== TRY IT ==
Below are entries. Pull out all lines containing "APIs".

[Source texts of formatted documents]
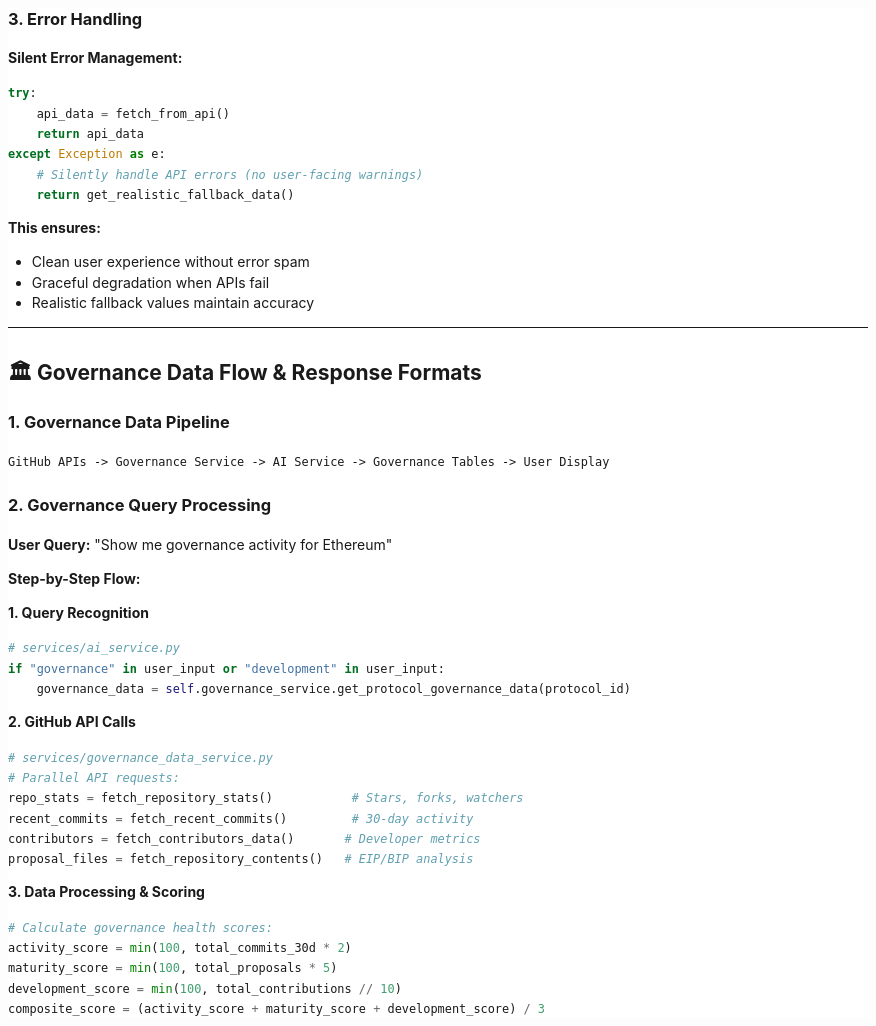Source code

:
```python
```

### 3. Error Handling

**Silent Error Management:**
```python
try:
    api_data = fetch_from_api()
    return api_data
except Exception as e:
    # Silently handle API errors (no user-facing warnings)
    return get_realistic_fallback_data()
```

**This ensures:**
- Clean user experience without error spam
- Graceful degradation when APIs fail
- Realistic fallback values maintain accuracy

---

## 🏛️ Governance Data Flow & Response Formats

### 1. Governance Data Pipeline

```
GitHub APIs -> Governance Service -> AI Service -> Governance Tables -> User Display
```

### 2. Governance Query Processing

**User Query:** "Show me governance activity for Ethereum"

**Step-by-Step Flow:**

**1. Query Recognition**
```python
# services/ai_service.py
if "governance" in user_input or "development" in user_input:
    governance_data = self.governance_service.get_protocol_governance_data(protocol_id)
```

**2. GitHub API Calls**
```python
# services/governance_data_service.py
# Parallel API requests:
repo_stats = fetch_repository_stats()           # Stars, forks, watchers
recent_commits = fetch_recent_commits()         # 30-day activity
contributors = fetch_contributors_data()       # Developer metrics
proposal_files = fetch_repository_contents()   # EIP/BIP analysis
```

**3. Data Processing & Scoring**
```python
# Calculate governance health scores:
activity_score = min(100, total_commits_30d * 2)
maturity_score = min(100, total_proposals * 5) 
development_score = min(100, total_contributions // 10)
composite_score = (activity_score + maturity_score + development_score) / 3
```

...

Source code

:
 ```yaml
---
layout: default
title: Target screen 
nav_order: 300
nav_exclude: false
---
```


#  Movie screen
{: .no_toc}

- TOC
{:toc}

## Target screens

* * *

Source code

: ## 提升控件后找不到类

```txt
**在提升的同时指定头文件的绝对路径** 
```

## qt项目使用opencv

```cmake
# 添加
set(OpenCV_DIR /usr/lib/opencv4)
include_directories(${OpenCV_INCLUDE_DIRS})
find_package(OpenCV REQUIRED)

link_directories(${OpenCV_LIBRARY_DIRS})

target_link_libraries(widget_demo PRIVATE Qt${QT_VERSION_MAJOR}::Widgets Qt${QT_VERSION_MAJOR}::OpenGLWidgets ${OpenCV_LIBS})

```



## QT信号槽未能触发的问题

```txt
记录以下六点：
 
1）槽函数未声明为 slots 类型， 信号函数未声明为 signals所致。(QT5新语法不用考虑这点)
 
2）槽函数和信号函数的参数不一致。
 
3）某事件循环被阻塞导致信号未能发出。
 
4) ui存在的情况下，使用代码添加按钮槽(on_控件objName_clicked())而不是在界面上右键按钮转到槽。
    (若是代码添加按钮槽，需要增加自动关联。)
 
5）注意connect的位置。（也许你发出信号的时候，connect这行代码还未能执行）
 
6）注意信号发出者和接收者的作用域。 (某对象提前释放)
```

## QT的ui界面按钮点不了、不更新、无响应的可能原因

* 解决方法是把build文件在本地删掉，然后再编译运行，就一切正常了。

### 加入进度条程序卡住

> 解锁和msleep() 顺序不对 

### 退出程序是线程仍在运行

== ANSWER TO THIS TASK ==
- Graceful degradation when APIs fail
GitHub APIs -> Governance Service -> AI Service -> Governance Tables -> User Display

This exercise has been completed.